Over the last several years, the evidence has been mounting that our commensal gastrointestinal microflora are far more than simply benign inhabitants of our alimentary canal. “A lot of noninfectious human disease is associated with abnormalities of the gut microbiota,” Jeremy Nicholson, MD, chair in biological chemistry and head of the department of surgery and cancer at Imperial College in London, U.K., told a symposium at the 2011 annual meeting of the American Association for the Advancement of Science, mentioning gastric ulcers, colon and other cancers, several autoimmune diseases, and type 2 diabetes, among other diseases. “We’re less than 1% human in terms of active genes in the body,” he said, explaining the influence of our microbiome’s genetics on our health.
Now a new study suggests that a small abnormality in an immunity gene can alter the gut flora in a way that induces development of rheumatoid arthritis. The research was published in the PLoS ONE.
“Our working hypothesis was that host immune response genes affect the microbes we carry, and that this may alter the risk of arthritis development,” says principal investigator Veena Taneja, PhD, an immunologist at the Mayo Clinic in Rochester, Minn. “We developed transgenic mice that carry the human HLA genes, DRB1*0401 and DRB1*0402, known, respectively to predispose and to resist development of rheumatoid arthritis.” As with humans, she says, among the mouse models in her study, three times as many females as males among the susceptible cohort developed the disease.
The researchers collected fecal samples from both groups of mice at varying ages. They used high throughput sequencing technology (16s sequencing) to map the populations of bacteria in naive mice from both strains. “The guts of arthritis-susceptible mice were dominated by clostridium-like bacteria, and that was associated with a proinflammatory immune profile,” says Dr. Taneja. “Further, we found that mice carrying the arthritis-susceptible HLA gene lacked the dynamic change that occurs among the gut flora as the mice age, while the mice with the nonsusceptible gene showed that dynamic change.”

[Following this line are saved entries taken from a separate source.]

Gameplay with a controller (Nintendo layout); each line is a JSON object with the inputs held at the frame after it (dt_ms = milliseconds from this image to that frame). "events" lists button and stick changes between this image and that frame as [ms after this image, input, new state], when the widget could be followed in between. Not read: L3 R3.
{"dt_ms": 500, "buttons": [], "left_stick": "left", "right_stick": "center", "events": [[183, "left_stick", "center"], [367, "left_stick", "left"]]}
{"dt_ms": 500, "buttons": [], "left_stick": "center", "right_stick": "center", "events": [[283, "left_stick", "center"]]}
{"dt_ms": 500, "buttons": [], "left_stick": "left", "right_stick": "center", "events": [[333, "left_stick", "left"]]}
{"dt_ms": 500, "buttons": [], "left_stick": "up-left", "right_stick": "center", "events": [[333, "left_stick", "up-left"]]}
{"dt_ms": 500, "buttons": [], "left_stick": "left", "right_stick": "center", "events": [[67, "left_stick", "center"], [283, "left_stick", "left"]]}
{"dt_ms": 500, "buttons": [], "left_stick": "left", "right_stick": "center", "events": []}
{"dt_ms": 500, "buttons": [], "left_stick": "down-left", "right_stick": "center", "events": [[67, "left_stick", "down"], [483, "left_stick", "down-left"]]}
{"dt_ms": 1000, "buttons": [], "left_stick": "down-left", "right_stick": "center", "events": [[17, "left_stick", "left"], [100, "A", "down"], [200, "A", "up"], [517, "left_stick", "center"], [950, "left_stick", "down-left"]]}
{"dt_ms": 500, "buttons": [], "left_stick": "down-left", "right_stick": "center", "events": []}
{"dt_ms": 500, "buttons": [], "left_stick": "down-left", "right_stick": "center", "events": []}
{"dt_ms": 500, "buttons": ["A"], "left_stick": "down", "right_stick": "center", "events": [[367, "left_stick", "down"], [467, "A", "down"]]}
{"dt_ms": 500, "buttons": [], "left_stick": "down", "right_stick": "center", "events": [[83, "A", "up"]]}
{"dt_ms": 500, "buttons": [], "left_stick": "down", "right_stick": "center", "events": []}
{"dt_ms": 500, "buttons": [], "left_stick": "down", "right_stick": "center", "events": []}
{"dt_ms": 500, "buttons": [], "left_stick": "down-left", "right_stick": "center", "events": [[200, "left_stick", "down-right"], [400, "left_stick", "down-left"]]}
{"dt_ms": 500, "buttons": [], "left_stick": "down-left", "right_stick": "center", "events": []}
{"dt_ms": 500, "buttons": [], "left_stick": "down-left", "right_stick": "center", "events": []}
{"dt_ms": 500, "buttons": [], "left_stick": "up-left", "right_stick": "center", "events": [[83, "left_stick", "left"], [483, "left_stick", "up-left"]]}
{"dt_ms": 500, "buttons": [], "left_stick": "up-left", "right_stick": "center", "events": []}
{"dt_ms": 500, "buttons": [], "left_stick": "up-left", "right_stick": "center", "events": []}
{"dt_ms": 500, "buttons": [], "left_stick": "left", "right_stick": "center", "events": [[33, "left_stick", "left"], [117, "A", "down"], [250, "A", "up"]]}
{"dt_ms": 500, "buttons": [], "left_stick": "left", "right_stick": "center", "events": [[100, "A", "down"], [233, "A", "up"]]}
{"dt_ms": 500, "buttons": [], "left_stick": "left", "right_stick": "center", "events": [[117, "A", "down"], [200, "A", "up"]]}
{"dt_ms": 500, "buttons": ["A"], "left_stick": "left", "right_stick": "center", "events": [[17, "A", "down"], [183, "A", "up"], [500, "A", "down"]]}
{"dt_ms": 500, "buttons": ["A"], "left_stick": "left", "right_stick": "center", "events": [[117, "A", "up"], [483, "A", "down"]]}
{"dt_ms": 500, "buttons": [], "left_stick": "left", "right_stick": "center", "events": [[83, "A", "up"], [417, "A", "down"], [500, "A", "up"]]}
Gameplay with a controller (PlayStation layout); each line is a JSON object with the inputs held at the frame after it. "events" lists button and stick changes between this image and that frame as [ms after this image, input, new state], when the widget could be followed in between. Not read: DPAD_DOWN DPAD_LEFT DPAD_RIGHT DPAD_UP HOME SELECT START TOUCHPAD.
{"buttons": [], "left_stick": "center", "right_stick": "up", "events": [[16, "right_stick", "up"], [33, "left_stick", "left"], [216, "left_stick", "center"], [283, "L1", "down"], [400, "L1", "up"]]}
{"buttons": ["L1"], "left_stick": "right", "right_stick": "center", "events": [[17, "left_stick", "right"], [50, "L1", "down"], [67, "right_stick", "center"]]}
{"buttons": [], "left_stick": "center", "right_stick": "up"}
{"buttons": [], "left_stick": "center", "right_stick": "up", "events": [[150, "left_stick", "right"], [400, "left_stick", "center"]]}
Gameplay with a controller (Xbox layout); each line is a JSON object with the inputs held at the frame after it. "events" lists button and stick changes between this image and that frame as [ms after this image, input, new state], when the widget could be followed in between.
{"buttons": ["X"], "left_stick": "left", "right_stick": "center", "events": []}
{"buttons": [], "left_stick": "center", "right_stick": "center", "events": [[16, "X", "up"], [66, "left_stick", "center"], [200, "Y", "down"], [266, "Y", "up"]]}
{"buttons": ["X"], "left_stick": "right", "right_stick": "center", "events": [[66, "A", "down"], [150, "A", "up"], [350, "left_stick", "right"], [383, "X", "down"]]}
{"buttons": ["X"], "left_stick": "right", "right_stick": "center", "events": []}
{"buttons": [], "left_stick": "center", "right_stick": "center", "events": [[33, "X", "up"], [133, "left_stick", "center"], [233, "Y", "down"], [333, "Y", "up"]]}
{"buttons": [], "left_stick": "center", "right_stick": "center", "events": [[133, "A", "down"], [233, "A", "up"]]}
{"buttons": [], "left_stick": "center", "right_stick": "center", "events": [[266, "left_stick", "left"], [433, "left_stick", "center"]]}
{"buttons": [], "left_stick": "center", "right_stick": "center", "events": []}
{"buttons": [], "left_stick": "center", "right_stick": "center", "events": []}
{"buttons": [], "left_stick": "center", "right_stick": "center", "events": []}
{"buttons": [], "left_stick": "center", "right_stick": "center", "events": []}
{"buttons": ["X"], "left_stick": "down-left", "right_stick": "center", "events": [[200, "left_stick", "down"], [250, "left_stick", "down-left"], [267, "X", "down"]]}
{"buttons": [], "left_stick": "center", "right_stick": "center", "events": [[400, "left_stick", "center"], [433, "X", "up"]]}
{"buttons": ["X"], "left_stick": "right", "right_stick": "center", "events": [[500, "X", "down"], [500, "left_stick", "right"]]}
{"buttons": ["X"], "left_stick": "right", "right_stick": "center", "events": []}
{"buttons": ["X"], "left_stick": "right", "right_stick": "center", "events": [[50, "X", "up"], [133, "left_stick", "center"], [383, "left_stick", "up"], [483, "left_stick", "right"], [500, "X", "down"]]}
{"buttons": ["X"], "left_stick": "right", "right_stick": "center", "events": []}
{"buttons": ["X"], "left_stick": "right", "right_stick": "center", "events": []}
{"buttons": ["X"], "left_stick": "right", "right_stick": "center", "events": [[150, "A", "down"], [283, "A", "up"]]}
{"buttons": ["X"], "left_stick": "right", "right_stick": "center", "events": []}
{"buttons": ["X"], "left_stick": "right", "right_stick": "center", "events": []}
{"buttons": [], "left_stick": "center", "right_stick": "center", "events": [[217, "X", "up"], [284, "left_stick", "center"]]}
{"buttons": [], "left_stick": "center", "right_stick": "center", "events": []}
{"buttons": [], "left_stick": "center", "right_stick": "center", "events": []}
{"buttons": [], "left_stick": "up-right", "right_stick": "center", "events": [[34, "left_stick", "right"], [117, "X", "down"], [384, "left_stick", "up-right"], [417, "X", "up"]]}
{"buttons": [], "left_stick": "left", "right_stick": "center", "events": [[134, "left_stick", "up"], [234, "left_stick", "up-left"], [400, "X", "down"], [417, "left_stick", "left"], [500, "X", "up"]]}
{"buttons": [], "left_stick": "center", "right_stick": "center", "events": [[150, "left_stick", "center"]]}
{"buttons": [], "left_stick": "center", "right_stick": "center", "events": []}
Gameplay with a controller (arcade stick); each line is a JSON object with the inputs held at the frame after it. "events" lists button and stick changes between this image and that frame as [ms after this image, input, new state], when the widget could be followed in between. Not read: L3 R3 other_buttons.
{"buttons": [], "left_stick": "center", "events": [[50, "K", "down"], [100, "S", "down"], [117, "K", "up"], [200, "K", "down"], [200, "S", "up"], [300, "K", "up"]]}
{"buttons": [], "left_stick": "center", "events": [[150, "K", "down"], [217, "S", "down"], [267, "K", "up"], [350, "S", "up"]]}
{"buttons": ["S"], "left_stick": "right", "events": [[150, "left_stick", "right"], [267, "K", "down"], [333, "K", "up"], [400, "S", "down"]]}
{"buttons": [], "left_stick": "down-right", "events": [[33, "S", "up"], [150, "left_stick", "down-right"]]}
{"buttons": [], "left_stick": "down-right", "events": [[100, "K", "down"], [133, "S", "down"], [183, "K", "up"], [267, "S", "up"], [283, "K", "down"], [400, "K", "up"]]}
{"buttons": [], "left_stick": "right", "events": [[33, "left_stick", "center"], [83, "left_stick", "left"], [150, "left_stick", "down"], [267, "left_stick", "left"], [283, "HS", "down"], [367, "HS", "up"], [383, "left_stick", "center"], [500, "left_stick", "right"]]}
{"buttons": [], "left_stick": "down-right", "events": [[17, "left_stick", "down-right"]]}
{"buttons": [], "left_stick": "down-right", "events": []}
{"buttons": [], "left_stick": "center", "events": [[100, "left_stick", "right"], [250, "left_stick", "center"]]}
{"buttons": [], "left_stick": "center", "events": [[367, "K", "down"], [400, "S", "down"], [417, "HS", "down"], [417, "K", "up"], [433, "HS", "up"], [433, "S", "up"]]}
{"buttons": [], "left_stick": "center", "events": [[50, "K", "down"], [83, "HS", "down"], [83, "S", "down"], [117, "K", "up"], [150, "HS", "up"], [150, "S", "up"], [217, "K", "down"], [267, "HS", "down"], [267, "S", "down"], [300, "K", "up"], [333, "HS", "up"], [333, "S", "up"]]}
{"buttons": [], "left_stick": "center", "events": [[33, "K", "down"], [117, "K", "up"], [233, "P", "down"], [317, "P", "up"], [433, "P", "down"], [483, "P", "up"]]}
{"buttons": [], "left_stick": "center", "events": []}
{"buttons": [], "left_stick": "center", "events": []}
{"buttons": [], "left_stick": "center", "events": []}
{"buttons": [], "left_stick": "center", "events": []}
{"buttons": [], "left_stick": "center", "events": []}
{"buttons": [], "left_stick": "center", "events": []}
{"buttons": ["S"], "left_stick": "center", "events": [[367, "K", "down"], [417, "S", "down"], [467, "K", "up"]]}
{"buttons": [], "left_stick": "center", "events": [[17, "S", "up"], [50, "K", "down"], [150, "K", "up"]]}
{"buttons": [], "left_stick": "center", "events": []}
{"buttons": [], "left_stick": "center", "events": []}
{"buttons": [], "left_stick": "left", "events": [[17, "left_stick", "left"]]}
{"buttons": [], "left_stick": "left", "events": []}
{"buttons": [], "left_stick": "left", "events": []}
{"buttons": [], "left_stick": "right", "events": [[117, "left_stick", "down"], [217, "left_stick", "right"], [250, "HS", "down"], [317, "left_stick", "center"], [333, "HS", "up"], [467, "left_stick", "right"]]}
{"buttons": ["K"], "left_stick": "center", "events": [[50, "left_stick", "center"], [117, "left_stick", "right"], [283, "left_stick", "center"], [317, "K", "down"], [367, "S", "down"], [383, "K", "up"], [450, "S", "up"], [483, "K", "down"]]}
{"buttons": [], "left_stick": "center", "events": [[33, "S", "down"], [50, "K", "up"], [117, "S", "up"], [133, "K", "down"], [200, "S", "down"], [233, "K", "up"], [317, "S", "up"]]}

The study, the first to explore the murine microbiome in humanized mice, is potentially highly significant, says Martin Kriegel, MD, PhD, assistant professor of immunobiology and medicine at Yale University School of Medicine in New Haven, Conn. “Other commensals … have been shown to drive the autoimmune process in the spontaneous arthritis model called K/BxN,” he says. “Once the disease-associated commensals identified in this study have been proven to be causally related to arthritis development, the potential for translation of these findings to novel biomarkers, or even novel therapeutic approaches for rheumatoid arthritis, is likely greater than with nonhumanized mouse models.”
“The HLA-selected microbiome is possibly more closely related to the gut microbiota of those rheumatoid arthritis patients carrying the same HLA haplotype than other murine microbiomes,” says Kriegel. “The use of humanized mouse models to study gut microbiota/immune interactions is likely becoming more important for translation of microbiome discoveries to the clinic than previously appreciated, since another recent study by Kasper and colleagues showed that gut immune system maturation depends on colonization with host-specific commensals.
Dr. Kriegel notes that the difference between the susceptible and resistant HLA genes is a single three–amino acid polymorphism. “If the disease-associated, HLA-selected commensals (e.g., Allobaculum) can be causally linked to arthritis development, these findings might have potential implications for the interpretation of genome-wide association studies [GWAS] in autoimmune diseases. A growing body of evidence exists by now that particular commensals in mice can act as disease-promoting ‘pathobionts’ or, vice-versa, as beneficial commensals that prevent or ameliorate established disease.”
He notes that it is tempting to speculate that the low disease risk associated with single-nucleotide polymorphisms identified by GWAS is “due to the fact that patients need also to acquire the ‘wrong bugs’ that are then selected for by the genetically altered immune system, as indirectly suggested by this study.” The microbiome could therefore contribute theoretically to the “missing heritability” problem.
But Dr. Kriegel critiques the study for assaying the microbiome composition only in feces, and not also in various segments of the gut. It would have been nice, he says, “to define the anatomical niche of the different microbes—e.g., Allobaculum—in the tissues. He also suggests that the study should be followed up with immunologic studies of the different compartments of the GI tract, noting, for example, that Th17 cells are predominantly generated in the distal small intestine.
David Holzman is a freelance writer based in Massachusetts.